21 Ağustos 2013 Çarşamba

Özgürlük Gardiyanları


Senin hiç sevdiğin oldu mu doktor? diye yanaştı hafif kavruk kız. Hiç kavuşamadığın oldu mu ? Ben çok sevdim de ondan burdayım.

-İstemedi mi ailen?

Yok ailem ses etmedi de o beni istemedi dedi. Hafif yutkundu, ben de onu istemedim. 

Özgürlüğün çığlık attığı yerde geçti bu konuşmalar. Cam çerçeve her yerdeydi nasıl özgür olsundu genç kız. Gururu ailesinin kapattığı ve tedavisinin bitmesine rağmen almaya gelmedikleri akıl hastanesinde bile sessiz sedasız devam ediyordu.

Sevseydin anlardın beni. Bana deli diyorlar ama değilim ben. Deliysem de kime ne??  Hem aşktan güzel sebep mi var delirmeye?

geleceğim, bekle dedi, gitti
ben beklemedim,
o da gelmedi
ölüm gibi bir şey oldu
.
ama kimse ölmedi

 Özgürlüğün demir parmakların ardında saklanmadan umarsızca ortaya çıktığı yer akıl hastaneleri. Orda herkes saf, en doğal haliyle. 

Versene bir sigara diye yanaştı ardından 22 yaşındaki güzel kız. Dostluğumuzu pekiştirmekti amacı, sigara bahane. O sizin sürekli yargısızca infaz ettiğiniz gönül eğlendirdiğiniz kızlardan yalnızca biri.

 Benim işim içki içirmek, hem paramı kazanıyorum hem de bana güzel sözler söylüyorlar mutlu oluyorum. 3 yaşındayken yolu yurda düşüyor. Orada ki günlerini özlemle anlatıyor halbuki.Yuvamda her şey güzeldi diyor.

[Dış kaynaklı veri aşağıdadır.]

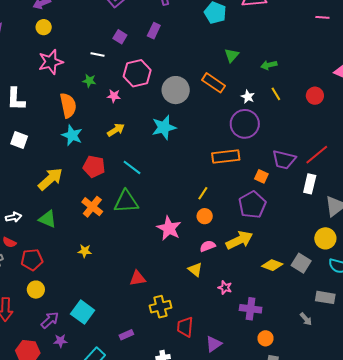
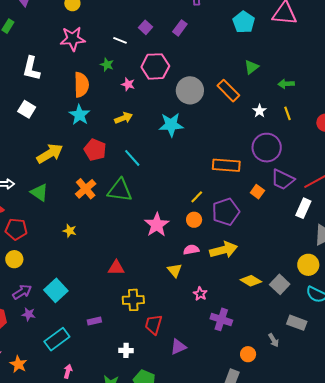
purple circle: (245, 124) -> (267, 148), moved
purple pentagon: (252, 205) -> (226, 212), moved
orange circle: (265, 338) -> (248, 354), moved

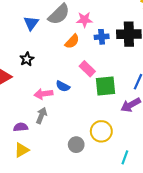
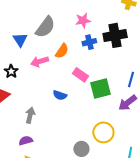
pink star: (84, 20) -> (83, 21), moved
black star: (27, 59) -> (11, 71), moved
pink arrow: (43, 94) -> (40, 62), moved
gray arrow: (41, 115) -> (30, 115), moved

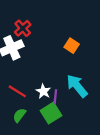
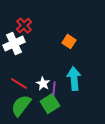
cyan arrow: (77, 86) -> (74, 79), turned 35
green semicircle: (19, 115) -> (21, 106), size x1.6

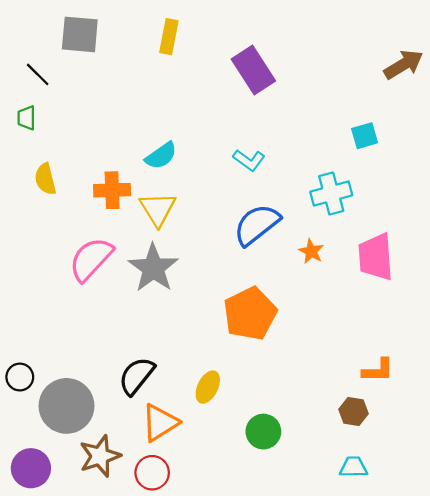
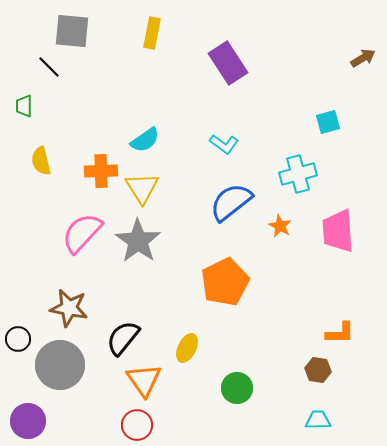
brown arrow: (404, 64) -> (363, 58), size x0.7
black line: (38, 74) -> (49, 67), moved
orange triangle: (160, 423) -> (144, 380), turned -33
brown star: (100, 456) -> (69, 308), moved, turned 30

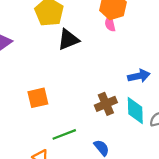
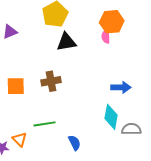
orange square: (38, 98) -> (16, 86), moved
brown cross: (106, 104) -> (51, 81), moved

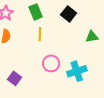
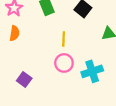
yellow line: (40, 34) -> (64, 39), moved

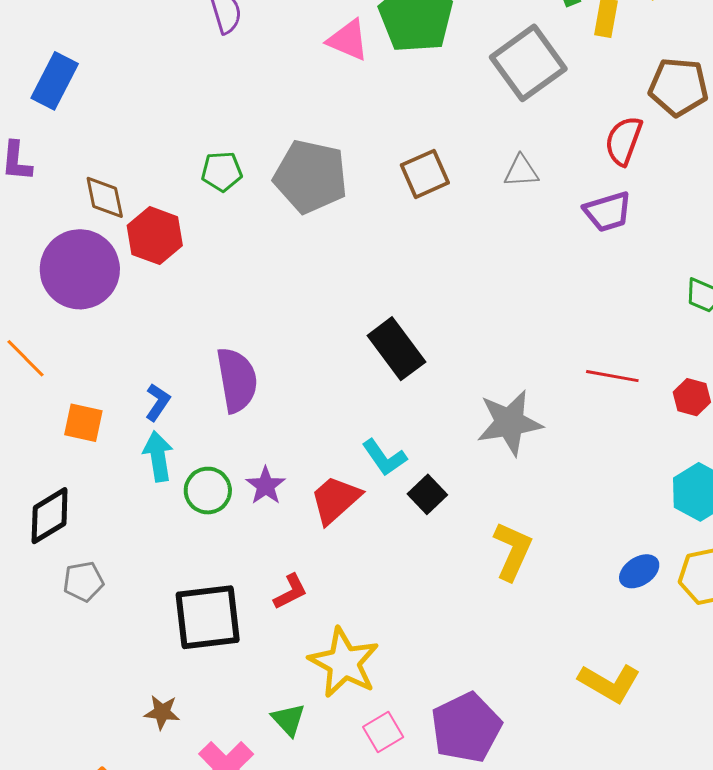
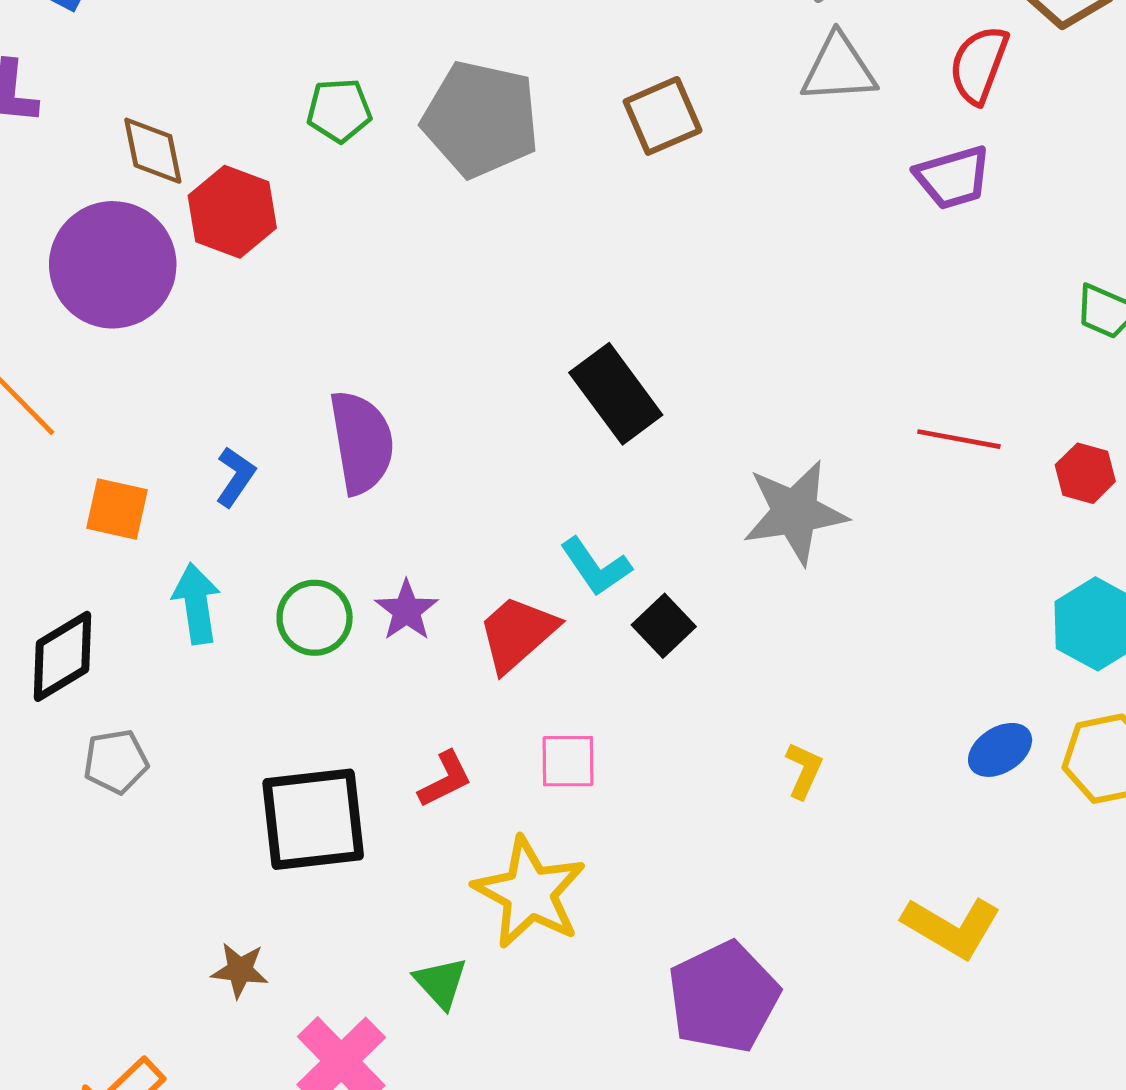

Adı yuva ya belki onun huzurunu düşürüveriyor çelimsiz gölgesine.

Kanadı kırık kuş merhamet ister diyor şair. Merhamet onun için bir dublenin ardına saklanmış. Arıyor, onu da bulamıyor. Kalbinde merhamet çınarı olanı tanımıyor musun sen ? denmiyor. Dile yine kepenkler vuruluyor.